### [Prompt]
What appears from the first line of the data below through the line containing "cells demonstrate medium", both included, should be copied exactly, and nothing else.

--- START ---

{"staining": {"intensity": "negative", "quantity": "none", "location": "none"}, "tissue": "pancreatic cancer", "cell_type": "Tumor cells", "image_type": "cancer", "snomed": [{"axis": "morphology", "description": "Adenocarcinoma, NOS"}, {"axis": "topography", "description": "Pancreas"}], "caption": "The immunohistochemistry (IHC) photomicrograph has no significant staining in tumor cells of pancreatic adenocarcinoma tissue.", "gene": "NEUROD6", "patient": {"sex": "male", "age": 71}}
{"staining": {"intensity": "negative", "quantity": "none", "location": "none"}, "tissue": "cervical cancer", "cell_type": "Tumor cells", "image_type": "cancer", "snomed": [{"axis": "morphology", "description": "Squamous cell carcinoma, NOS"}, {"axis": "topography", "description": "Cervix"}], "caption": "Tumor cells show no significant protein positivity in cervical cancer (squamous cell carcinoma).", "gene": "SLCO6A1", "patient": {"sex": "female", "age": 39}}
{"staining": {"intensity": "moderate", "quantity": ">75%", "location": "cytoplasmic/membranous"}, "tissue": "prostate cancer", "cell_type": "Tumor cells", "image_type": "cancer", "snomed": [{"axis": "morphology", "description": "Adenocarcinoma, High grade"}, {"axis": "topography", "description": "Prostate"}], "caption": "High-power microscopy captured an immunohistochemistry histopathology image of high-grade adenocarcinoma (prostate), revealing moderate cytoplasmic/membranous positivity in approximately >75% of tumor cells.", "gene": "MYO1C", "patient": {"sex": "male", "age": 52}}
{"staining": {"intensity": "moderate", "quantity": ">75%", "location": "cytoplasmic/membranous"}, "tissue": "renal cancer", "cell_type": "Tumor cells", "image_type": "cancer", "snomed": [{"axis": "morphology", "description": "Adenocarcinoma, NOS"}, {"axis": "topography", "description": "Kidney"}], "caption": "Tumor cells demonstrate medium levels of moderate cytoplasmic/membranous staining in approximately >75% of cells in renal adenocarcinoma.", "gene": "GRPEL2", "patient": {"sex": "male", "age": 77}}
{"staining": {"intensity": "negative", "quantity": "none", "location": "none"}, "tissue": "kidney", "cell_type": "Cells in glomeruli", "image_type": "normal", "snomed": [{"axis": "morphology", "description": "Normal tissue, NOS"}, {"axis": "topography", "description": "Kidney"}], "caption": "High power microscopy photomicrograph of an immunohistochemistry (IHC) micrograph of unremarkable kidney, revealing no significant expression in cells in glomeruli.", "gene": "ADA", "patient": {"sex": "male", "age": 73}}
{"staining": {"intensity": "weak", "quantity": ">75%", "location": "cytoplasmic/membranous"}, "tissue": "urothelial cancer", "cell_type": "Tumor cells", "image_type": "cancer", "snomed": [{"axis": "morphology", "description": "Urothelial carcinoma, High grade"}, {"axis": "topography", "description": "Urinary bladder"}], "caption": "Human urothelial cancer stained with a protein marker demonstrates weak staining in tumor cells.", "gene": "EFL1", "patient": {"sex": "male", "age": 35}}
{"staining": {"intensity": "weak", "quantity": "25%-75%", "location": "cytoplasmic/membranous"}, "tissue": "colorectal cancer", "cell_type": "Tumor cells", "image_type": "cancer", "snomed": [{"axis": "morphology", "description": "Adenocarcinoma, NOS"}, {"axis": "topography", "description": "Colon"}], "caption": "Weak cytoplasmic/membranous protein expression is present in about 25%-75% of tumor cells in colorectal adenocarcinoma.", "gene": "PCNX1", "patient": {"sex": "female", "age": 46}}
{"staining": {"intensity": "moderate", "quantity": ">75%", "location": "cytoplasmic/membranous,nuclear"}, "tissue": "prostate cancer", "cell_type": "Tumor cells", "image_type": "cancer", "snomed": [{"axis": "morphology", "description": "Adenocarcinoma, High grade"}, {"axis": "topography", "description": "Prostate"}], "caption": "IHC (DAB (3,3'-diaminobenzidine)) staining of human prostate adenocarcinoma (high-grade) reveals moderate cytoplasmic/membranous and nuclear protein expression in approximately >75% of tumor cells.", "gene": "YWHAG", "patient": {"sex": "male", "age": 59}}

--- END ---

### [Solution]
{"staining": {"intensity": "negative", "quantity": "none", "location": "none"}, "tissue": "pancreatic cancer", "cell_type": "Tumor cells", "image_type": "cancer", "snomed": [{"axis": "morphology", "description": "Adenocarcinoma, NOS"}, {"axis": "topography", "description": "Pancreas"}], "caption": "The immunohistochemistry (IHC) photomicrograph has no significant staining in tumor cells of pancreatic adenocarcinoma tissue.", "gene": "NEUROD6", "patient": {"sex": "male", "age": 71}}
{"staining": {"intensity": "negative", "quantity": "none", "location": "none"}, "tissue": "cervical cancer", "cell_type": "Tumor cells", "image_type": "cancer", "snomed": [{"axis": "morphology", "description": "Squamous cell carcinoma, NOS"}, {"axis": "topography", "description": "Cervix"}], "caption": "Tumor cells show no significant protein positivity in cervical cancer (squamous cell carcinoma).", "gene": "SLCO6A1", "patient": {"sex": "female", "age": 39}}
{"staining": {"intensity": "moderate", "quantity": ">75%", "location": "cytoplasmic/membranous"}, "tissue": "prostate cancer", "cell_type": "Tumor cells", "image_type": "cancer", "snomed": [{"axis": "morphology", "description": "Adenocarcinoma, High grade"}, {"axis": "topography", "description": "Prostate"}], "caption": "High-power microscopy captured an immunohistochemistry histopathology image of high-grade adenocarcinoma (prostate), revealing moderate cytoplasmic/membranous positivity in approximately >75% of tumor cells.", "gene": "MYO1C", "patient": {"sex": "male", "age": 52}}
{"staining": {"intensity": "moderate", "quantity": ">75%", "location": "cytoplasmic/membranous"}, "tissue": "renal cancer", "cell_type": "Tumor cells", "image_type": "cancer", "snomed": [{"axis": "morphology", "description": "Adenocarcinoma, NOS"}, {"axis": "topography", "description": "Kidney"}], "caption": "Tumor cells demonstrate medium levels of moderate cytoplasmic/membranous staining in approximately >75% of cells in renal adenocarcinoma.", "gene": "GRPEL2", "patient": {"sex": "male", "age": 77}}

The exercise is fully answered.